The Kansas City Chiefs lost their voice on Saturday.
Since Bill Grigsby passed away a few days ago, not long after his 89th birthday, there have been any number of tributes, as there rightly should be, ranging from several vanilla, if sincere, platitude-filled statements to touching pieces full of insight and humor from people who truly knew him well, none more so than Joe Posnanski’s beautiful remembrance.
I have one personal memory of Bill Grigsby, one near, slight brush with his greatness.
I was at my friend’s house. It was summer. It wasn’t football season. And I don’t remember which video game we were playing—I’m guessing maybe Legend of Zelda, since this was the mid-to-late ‘80s—but it was intense enough that we didn’t even look up when my friend’s dad walked into the living room with another, older gentleman. But as the two of them discussed their business, there was something about the man’s cheery voice. I was pretty sure I had heard it before, or that he must have been some kind of actor or newscaster.
“Who was that?” I asked, after he had gotten what he’d come for and, from the door, shouted farewell to us where we remained, somewhere on Level 7.
Yes, that’s it. Not exactly an indelible moment. It’s not like I have a signed picture of “Grigs” with his arm around me proudly perched among other Chiefs memorabilia.
I don’t remember the days when Grigsby did the regular play-by-play for Chiefs games. I wasn’t around for the moments when he became part of sports history, broadcasting Super Bowls I and IV, and before that the first nationally televised NCAA Final Four basketball championship game, the triple-overtime thriller between Wilt Chamberlain’s Kansas Jayhawks and the North Carolina Tar Heels at Municipal Auditorium in Kansas City.
All of Grigsby’s other accomplishments and side jobs, from his early broadcast days with the minor-league Joplin Miners and Mickey Mantle to his role with the woeful Kansas City A’s to his stints as a fertilizer salesman and a professional women’s wrestling promoter, I’ve mostly learned about in the last two days.
And when Mr. Grigsby passed briefly through my life (well, briefly through my friend’s family’s living room), I wasn’t even really a Chiefs fan yet—or at least I hadn’t realized it (the forces that would tie me to this team forever were already at work, but the John Mackovic era wasn’t exactly the most popular time to rush the Chiefs’ bandwagon, especially while the team across the parking lot was winning the World Series).
By the time the radio (more specifically, the internet audio live stream) became one of my main sources of Chiefs game coverage, Grigsby was no longer a full-time presence in the booth; his unofficial title with the broadcast team was “man-about-town,” a duty which took him to the sidelines, the locker room, and into the stands, from where he added his insights. These mostly came as wonderful streams of pre- and post-game quips, both highly anticipated and completely unexpected, including his famous regular admonition, when things looked bleak, to “don’t go home and kick the dog.”
His enthusiasm was infectious, whether it was his trademark sign-on (“It’s a beeeeeeeee-yoo-tiful day!”—with which he lead off no matter how bright or how dismal the weather and/or the Chiefs’ prospects might be) or his growling endorsement of the team’s sponsor (“Prrrrrrrice Chopper!”). The fans listening already had plenty of passion and intensity. But he made the games fun.

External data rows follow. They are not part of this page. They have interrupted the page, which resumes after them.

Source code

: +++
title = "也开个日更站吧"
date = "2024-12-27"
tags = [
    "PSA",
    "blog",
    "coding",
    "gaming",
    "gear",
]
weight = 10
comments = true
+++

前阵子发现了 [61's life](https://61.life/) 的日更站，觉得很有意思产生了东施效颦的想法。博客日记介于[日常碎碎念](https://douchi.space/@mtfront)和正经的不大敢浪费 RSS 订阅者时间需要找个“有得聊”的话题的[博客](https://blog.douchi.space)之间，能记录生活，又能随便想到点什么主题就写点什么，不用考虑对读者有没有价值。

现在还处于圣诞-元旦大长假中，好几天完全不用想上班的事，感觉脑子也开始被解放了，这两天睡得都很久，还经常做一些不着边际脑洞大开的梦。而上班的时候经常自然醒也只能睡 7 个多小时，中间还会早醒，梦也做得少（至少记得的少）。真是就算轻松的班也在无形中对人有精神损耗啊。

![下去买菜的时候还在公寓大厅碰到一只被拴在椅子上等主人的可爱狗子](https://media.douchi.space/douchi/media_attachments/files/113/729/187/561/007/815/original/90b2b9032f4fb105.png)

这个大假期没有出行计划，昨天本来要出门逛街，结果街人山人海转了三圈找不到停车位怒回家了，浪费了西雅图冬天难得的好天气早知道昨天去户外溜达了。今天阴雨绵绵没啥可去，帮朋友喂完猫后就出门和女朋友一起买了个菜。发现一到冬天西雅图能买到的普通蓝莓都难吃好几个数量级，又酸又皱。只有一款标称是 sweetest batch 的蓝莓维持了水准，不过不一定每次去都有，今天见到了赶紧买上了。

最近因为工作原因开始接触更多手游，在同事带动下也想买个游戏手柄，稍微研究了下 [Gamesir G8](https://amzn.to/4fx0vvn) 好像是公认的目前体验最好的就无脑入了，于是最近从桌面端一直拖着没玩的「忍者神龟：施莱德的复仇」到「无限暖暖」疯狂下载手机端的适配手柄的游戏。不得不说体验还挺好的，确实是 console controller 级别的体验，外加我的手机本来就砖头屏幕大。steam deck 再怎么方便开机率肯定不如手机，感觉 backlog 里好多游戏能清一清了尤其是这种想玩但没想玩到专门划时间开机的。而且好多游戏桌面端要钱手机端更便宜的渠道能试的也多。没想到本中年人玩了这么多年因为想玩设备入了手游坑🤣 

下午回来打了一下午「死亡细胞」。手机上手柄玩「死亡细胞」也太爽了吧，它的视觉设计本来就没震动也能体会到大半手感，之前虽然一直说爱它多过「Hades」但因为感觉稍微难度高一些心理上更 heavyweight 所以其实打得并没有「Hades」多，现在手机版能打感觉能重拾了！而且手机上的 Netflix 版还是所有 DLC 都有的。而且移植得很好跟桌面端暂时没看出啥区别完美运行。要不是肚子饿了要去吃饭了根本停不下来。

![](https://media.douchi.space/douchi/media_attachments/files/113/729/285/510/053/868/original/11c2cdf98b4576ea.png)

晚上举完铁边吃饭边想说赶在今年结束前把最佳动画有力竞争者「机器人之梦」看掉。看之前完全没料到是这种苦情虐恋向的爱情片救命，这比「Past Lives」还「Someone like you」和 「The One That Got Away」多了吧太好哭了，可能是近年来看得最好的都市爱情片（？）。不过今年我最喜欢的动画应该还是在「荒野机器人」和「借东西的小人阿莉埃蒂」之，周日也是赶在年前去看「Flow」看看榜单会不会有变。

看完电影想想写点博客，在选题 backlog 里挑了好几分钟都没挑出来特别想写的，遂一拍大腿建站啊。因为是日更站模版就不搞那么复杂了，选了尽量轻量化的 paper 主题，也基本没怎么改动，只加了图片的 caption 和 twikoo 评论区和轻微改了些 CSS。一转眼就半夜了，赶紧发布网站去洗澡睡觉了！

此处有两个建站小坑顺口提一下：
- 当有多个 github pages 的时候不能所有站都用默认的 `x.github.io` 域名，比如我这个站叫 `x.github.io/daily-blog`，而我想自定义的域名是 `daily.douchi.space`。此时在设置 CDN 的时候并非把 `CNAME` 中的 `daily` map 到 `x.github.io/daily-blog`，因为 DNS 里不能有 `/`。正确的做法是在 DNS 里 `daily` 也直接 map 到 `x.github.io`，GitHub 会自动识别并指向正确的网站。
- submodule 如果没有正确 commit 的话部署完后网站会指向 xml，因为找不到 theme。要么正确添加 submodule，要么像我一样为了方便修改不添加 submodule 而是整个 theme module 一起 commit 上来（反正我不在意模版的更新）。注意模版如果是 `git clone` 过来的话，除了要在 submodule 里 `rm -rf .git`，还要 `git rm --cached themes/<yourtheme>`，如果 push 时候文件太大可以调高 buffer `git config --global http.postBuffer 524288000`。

And still, I was a little surprised by how noticeably bummed I was to hear that, less than a year after he had retired from the airwaves/internet feeds, he was now really gone.
But it’s simple: I now realize that Bill Grigsby, whether I had ever been in the same room with him or not, was one of those few figures outside members of my own family who gave me an authentic connection to the Chiefs. Even though I was just a fan who would never be familiar enough with Hall of Fame quarterback Len Dawson to call him “Ol’ Pardner” (or, even better, “Leonard”), Grigsby made me feel like the Chiefs really were “our” team—my team as much as theirs.
After I read that he had passed, I found myself searching the web for examples of his liveliness and enjoyed “reliving” some old conversations (I suggest here and here) that I was never a part of in the first place.
Maybe that’s a source of the disappointment, too. I realize just how much fun it would have been to talk to him. And even though I was only about 10 years old, I missed an opportunity. I really wish I had gotten up, and gotten to know Mr. Grigsby.